Key factors that must be considered include the size and diversity of the chemical space explored, whether AI revealed an unexpected structure-function relationship, the degree of human intervention in training and interpreting the model, and whether the discovery required innovative AI architecture and novel training approaches.

While the Graham factors, which were established by the U.S. Supreme Court’s 1966 decision in Graham v. John Deere Co., remain relevant, they will also likely require adaptation.[7]

Will the scope and content of the prior art now include training datasets? Should a person having ordinary skill in the art now include computational expertise and be presumed to have access to similar AI tools?

As AI and machine learning become standard in biopharmaceutical research, what was once innovative may migrate into the realm of routine optimization.

Patent practitioners will need to develop prosecution strategies that emphasize unexpected results, synergistic effects or superior properties that were not predictable from the training data alone.

For example, experimental data demonstrating that the AI-identified compound significantly outperforms computationally similar candidates becomes crucial evidence of nonobviousness.

Moreover, it will be important to document any human insight beyond routine computational tuning.

Lastly, practitioners should work with discovery teams to gather evidence of objective indicia of nonobviousness, such as a long-felt need or failure of others that are linked to the claimed invention, ensuring there is a clear nexus between these factors and the claimed features of the invention.

Trade secret protection offers strategic alternatives but raises enforceability concerns, especially regarding misappropriation claims when competitors develop similar AI architectures.

However, trade secrets can readily be used to protect model architectures and predictive insights.

In addition, many AI components, such as raw data, intermediate outputs and heuristic methods that may not meet subject matter eligibility requirements under Title 35 of the U.S. Code, Section 101, can be protected as trade secrets.

In addition to updating their approach toward patentability, practitioners must also now carefully structure licensing agreements, collaborative research arrangements and employment contracts to address AI-generated inventions explicitly, anticipating evolving judicial interpretations and potential legislative reforms in this rapidly developing area.

[1] Fed.
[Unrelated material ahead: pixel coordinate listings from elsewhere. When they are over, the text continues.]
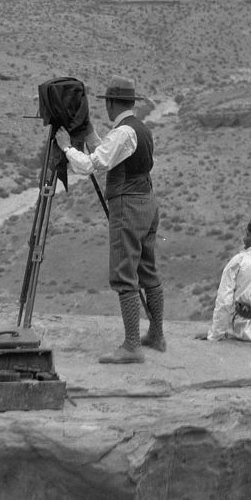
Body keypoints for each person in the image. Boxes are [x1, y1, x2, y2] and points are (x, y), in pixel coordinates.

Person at [55, 75, 164, 363]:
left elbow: (93, 165)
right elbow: (112, 153)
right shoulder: (139, 129)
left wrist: (67, 148)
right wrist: (90, 134)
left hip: (129, 206)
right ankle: (156, 335)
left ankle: (131, 346)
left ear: (112, 103)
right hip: (148, 203)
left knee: (124, 273)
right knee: (147, 270)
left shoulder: (123, 133)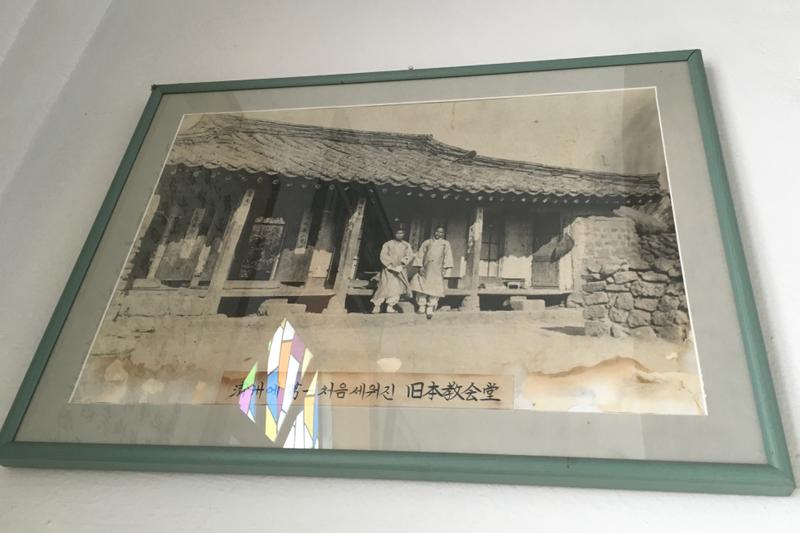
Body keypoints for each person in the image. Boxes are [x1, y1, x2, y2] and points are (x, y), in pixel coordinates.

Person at [409, 225, 454, 319]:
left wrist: (445, 268)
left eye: (441, 232)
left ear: (443, 234)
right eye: (437, 231)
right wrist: (420, 266)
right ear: (434, 232)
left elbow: (448, 256)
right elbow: (420, 254)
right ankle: (421, 306)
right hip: (426, 268)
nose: (438, 234)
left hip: (437, 269)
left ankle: (430, 307)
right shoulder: (427, 242)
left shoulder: (445, 244)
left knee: (435, 288)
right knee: (422, 286)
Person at [370, 226, 414, 313]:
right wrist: (390, 264)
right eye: (397, 233)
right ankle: (377, 305)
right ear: (394, 234)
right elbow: (383, 255)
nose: (399, 235)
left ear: (404, 234)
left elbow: (409, 255)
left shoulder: (406, 245)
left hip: (400, 269)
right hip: (388, 269)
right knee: (384, 286)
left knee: (396, 288)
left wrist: (402, 263)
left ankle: (390, 306)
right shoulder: (388, 244)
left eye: (401, 233)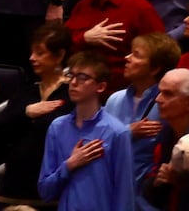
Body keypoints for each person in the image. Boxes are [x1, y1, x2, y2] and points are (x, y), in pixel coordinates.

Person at [36, 49, 134, 209]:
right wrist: (69, 165)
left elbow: (124, 197)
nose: (73, 83)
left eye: (82, 78)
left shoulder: (116, 132)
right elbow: (45, 191)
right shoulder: (57, 127)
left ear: (100, 87)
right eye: (71, 76)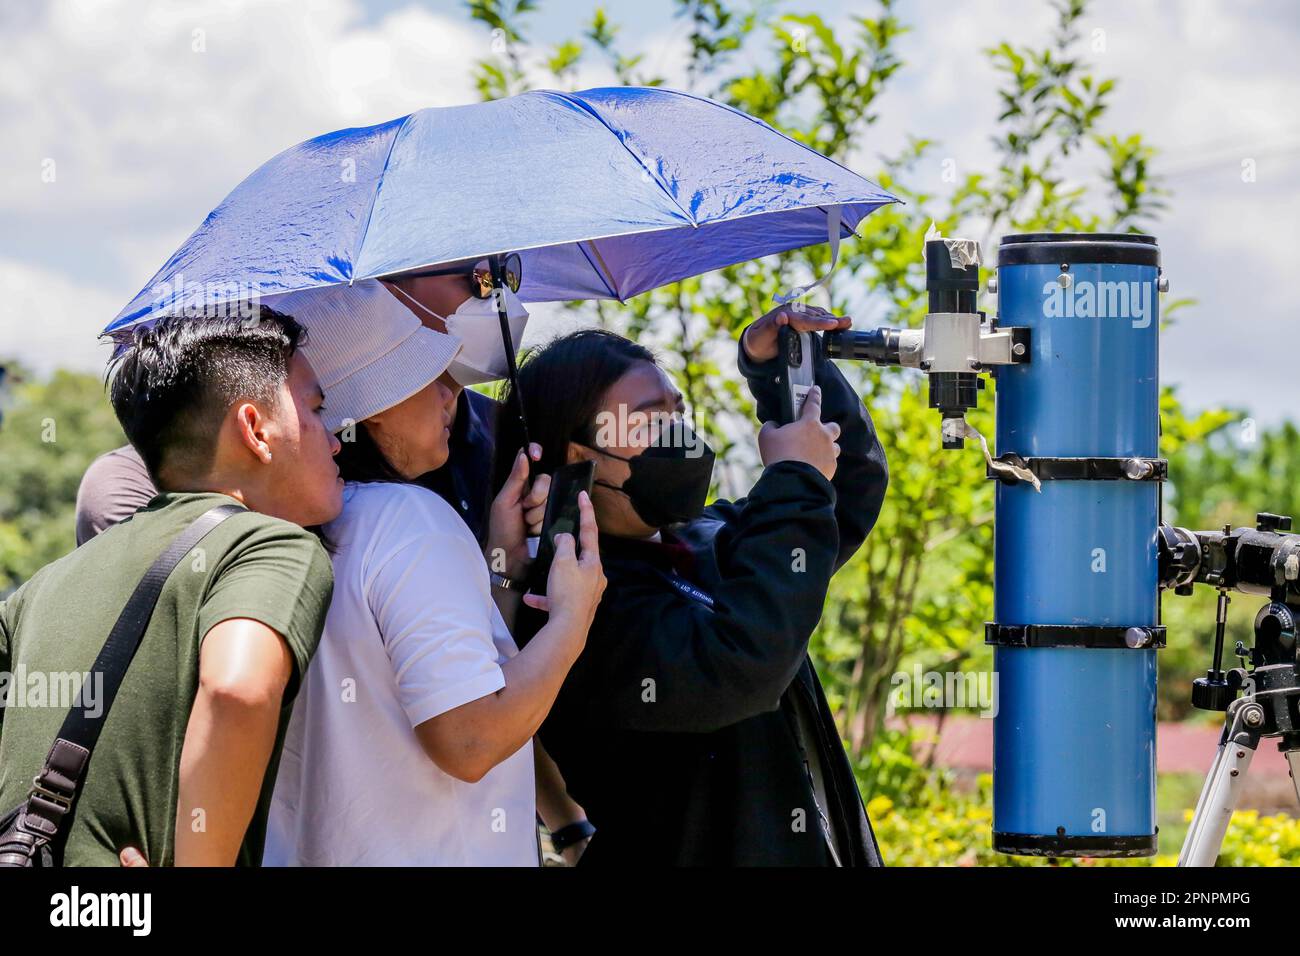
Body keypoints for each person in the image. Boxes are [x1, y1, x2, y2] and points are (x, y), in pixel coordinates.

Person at [494, 305, 890, 866]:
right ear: (581, 455)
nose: (679, 435)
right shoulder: (573, 606)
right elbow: (741, 665)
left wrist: (778, 369)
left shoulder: (707, 540)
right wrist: (794, 479)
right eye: (652, 419)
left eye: (678, 413)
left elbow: (846, 489)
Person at [262, 284, 606, 866]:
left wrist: (501, 564)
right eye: (427, 375)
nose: (453, 394)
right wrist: (572, 619)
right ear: (368, 408)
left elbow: (435, 676)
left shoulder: (303, 530)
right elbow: (470, 740)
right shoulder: (411, 521)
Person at [0, 308, 342, 866]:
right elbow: (238, 690)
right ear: (256, 431)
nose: (334, 439)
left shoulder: (40, 588)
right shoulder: (266, 543)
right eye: (317, 408)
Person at [75, 256, 530, 546]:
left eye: (509, 273)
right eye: (481, 279)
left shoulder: (506, 433)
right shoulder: (135, 486)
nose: (501, 299)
Reg. 90:227 November 28, 2025.

[2] Pannu v. Iolab Corp., 155 F.3d 1344 (Fed. Cir. 1998).

[3] Zhang et al., Nat. Med. 31:45-59 (2025).

[4] Chen et al., Nat. Commun. 15:1853 (2024).

[5] KSR International Co. v. Teleflex Inc., 550 U.S. 398 (2007); In re: O’Farrell, 853 F.2d 894 (Fed. Cir. 1988).

[6] In re: Aller, 220 F.2d 454 (CCPA 1955); In re: Peterson, 315 F.3d 1325 (Fed. Cir. 2003).

[7] Graham et al. v. John Deere Co., 383 U.S. 1 (1966).